L’œuvre artistique du P. Pierre Defoux sj

Le P. Robert Myle sj rend hommage au Père Defoux et à son œuvre artistique.

BD Saint François-Xavier

Introduction

Il y a dix ans, les éditions Coccinelle à Durbuy clôturaient une œuvre commencée cinquante ans plus tôt par un jeune jésuite belge, étudiant en théologie à Enghien, Pierre Defoux. Son supérieur lui avait demandé de dessiner, durant ses temps libres, une vie de Saint François-Xavier, compagnon de St Ignace et patron des missions, à l’occasion du 4ème centenaire de sa mort aux portes de la Chine. A raison de deux pages par semaine, cette biographie avait paru dans le beau journal de Spirou (et dans son équivalent flamand Robbedoes) en 75 planches, mais jamais publiée en album.

Cinq ans après la création du CRIABD (Centre Religieux d’Infos et d’Analyse de la BD) avec une exposition mémorable à Maredsous en 1985, les archives Dupuis se proposent de remettre au Père Defoux (qui avait signé seulement du nom de « Ménestrel ») les planches originales. Celles-ci ont permis une parution quotidienne dans La Libre Belgique en 1989-90 et l’édition, enfin, d’un album en noir et blanc en décembre 1990 chez Hélyode. Le P. Defoux a dédicacé son album à la Cathédrale d’Angoulême en janvier 1991. Les planches ont été confiées au Centre Belge de la BD qui en a prêté six pour l’expo de mars 2012.

◆ ◆ ◆ ◆ ◆

Consigne:
Poursuivez le texte sur l'œuvre artistique du P. Defoux à la suite de sa dernière phrase.

Données de points clés du corps ou de la main:
◆ ◆ ◆ ◆ ◆

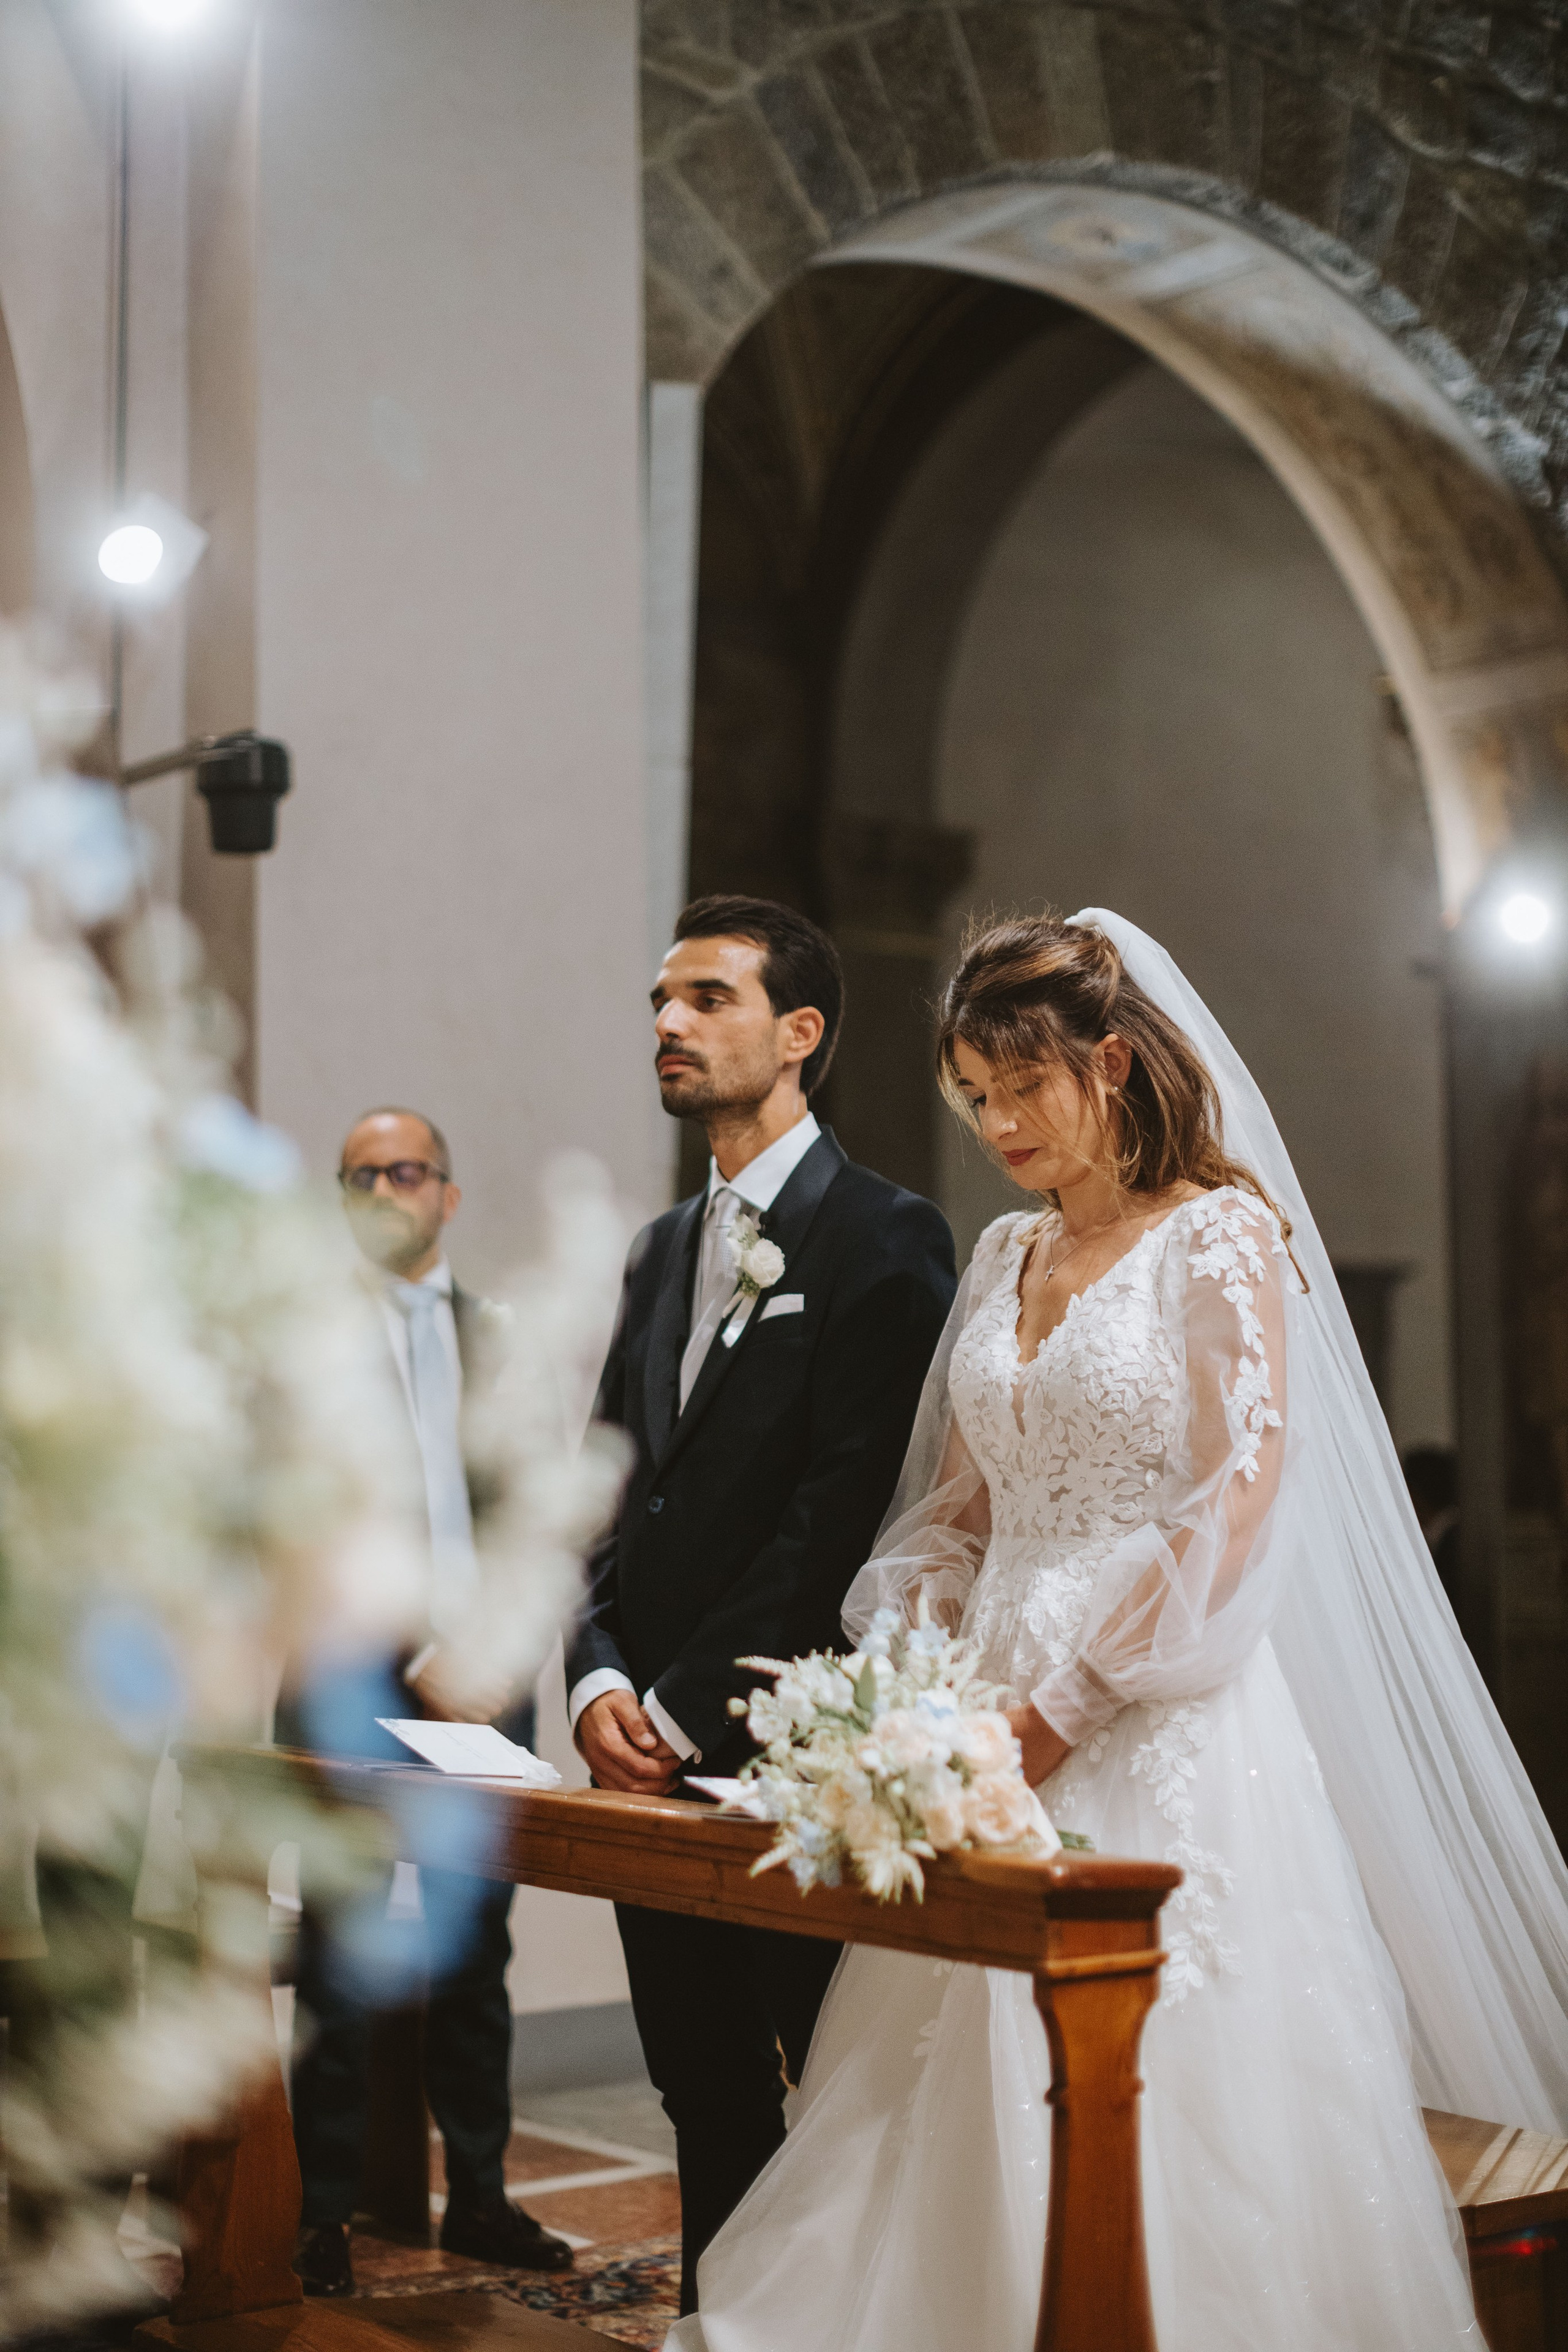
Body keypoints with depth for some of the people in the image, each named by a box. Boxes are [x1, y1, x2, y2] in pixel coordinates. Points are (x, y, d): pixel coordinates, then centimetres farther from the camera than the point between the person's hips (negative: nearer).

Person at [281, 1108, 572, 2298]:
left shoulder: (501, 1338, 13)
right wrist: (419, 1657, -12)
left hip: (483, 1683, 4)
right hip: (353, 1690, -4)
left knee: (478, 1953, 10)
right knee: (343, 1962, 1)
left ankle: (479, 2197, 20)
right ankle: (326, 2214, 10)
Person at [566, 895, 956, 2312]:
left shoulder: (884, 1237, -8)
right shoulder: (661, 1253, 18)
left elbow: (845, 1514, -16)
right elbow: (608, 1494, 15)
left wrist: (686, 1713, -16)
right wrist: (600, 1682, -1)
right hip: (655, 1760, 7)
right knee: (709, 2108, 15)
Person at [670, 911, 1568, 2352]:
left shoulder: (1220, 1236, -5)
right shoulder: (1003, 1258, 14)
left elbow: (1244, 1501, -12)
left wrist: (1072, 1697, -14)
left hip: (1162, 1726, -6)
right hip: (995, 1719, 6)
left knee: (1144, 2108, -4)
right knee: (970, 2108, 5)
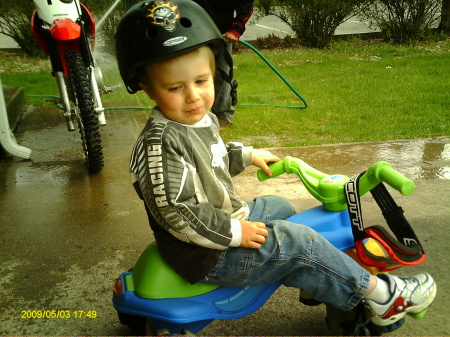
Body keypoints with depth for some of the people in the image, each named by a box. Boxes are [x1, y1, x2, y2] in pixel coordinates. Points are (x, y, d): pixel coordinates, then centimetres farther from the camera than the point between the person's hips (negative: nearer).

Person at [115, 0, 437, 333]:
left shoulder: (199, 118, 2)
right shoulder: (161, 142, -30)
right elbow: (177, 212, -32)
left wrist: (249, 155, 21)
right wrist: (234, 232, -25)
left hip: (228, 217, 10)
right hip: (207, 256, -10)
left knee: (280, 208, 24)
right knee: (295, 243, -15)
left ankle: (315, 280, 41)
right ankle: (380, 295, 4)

◆ ◆ ◆ ◆ ◆

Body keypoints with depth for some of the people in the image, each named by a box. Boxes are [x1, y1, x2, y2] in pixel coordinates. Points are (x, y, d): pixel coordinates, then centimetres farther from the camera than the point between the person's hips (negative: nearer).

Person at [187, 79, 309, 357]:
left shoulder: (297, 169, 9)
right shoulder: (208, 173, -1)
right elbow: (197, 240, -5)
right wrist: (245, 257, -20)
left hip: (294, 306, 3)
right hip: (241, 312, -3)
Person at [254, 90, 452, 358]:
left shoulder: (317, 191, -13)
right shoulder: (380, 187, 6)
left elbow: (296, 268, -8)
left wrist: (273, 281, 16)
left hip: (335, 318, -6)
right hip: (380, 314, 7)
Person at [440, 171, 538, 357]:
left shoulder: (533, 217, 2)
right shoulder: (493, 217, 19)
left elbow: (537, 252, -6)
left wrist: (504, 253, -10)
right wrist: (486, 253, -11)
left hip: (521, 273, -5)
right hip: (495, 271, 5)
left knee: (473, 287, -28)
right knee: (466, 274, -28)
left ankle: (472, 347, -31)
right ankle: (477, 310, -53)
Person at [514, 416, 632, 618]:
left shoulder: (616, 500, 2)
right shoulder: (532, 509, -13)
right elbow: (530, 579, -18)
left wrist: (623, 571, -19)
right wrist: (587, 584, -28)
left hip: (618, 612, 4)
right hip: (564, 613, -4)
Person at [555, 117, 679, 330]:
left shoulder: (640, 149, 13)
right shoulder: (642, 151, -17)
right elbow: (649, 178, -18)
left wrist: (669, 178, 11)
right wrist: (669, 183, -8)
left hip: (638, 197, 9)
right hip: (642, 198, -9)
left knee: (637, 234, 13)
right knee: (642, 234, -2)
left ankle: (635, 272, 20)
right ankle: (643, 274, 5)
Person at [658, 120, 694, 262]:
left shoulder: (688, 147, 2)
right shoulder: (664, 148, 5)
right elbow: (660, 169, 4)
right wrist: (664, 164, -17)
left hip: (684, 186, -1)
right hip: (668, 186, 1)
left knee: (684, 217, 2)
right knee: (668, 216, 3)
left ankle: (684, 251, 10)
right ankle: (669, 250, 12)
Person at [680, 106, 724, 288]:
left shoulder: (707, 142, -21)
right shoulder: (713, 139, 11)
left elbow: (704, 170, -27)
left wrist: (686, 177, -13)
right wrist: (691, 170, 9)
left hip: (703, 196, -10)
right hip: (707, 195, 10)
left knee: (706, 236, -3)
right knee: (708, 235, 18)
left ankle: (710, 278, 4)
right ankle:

◆ ◆ ◆ ◆ ◆

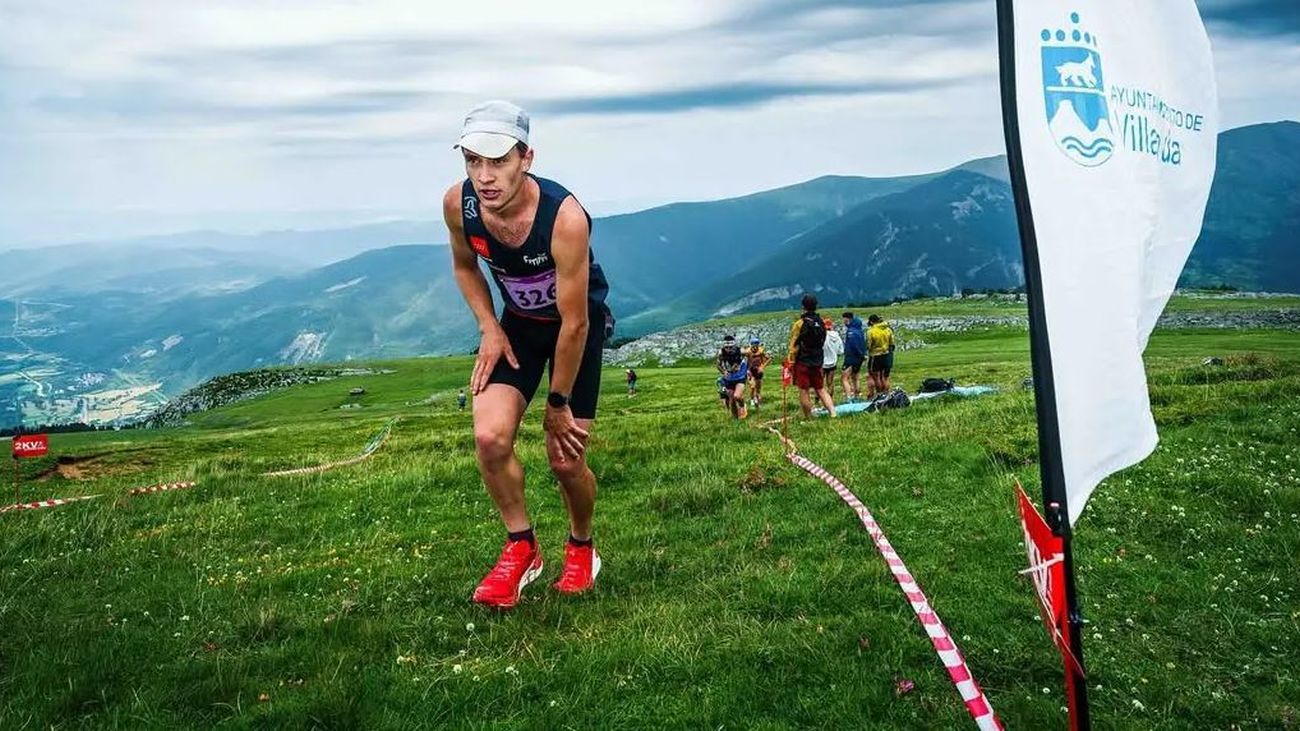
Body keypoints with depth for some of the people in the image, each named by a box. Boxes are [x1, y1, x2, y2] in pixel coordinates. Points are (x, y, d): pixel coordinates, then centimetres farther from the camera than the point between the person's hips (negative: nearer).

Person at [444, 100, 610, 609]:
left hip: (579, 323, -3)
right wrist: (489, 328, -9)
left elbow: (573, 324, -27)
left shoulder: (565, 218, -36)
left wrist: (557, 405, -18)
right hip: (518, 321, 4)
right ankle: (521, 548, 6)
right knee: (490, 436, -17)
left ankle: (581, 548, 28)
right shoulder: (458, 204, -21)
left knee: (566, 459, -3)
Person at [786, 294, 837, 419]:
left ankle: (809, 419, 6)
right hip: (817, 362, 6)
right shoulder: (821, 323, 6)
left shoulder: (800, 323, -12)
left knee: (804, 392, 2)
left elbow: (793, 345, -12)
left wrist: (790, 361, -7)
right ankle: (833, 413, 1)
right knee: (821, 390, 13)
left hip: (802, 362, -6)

◆ ◆ ◆ ◆ ◆

Résultat de la tâche:
Mais en 1993, le CRIABD demande à Pierre Defoux 17 planches nouvelles pour achever le périple de St François-Xavier au Japon, séquence qui avait été résumée par du texte en 1953. Ce qui donna lieu, dix ans plus tard, à deux albums « Xavier » aux éditions Coccinelle, enrichis des couleurs de Thierry Faymonville. Quatre de ces planches récentes, ainsi que d’autres documents graphiques où l’humour a beaucoup de place, complètent ainsi l’exposition. Quelques céramiques de l’artiste nous rappelleront que son œuvre fut multiforme : vitraux, aménagement de chapelles, peintures, sculptures, pièces de théâtre, télévision scolaire, …

Une rétrospective de son œuvre, mettant bien en valeur ses céramiques, fut présentée en octobre dernier au Centre Culturel « La Vieille Ferme » à Godinne-sur-Meuse, la commune où s’est passée une bonne partie de sa carrière d’enseignant, au Collège St Paul. Mais ce namurois fut professeur aussi à Kinshasa, à Charleroi, à Bruxelles et à Liège. Les milliers de dessins réalisés pour chacun de ses élèves, pour ses amis, pour des revues, pour des paroisses, laissent une trace visuelle inaltérable, tout comme la vie de St François-Xavier a pu éveiller quelques vocations…

Durant sa longue carrière d’enseignant dans nos collèges du Congo et de Belgique, Pierre Defoux a pu développer avec bonheur ses multiples talents artistiques, les mettant, avec une rare inventivité, au service d’une pédagogie de l’expression tout à fait originale.

Nombre d’anciens se souviendront avec joie des spectacles mémorables montés par Pierre et ses cercles théâtraux, tant dans le cadre scolaire que parascolaire. Le comité organisateur de la rétrospective s’est donné une triple tâche. Réaliser d’abord un recensement de l’œuvre. Organiser ensuite l’exposition. Publier enfin conjointement une monographie qui est une présentation de l’artiste et de son œuvre en même temps qu’un catalogue raisonné de cette dernière. Le présent dossier est un extrait de cette monographie.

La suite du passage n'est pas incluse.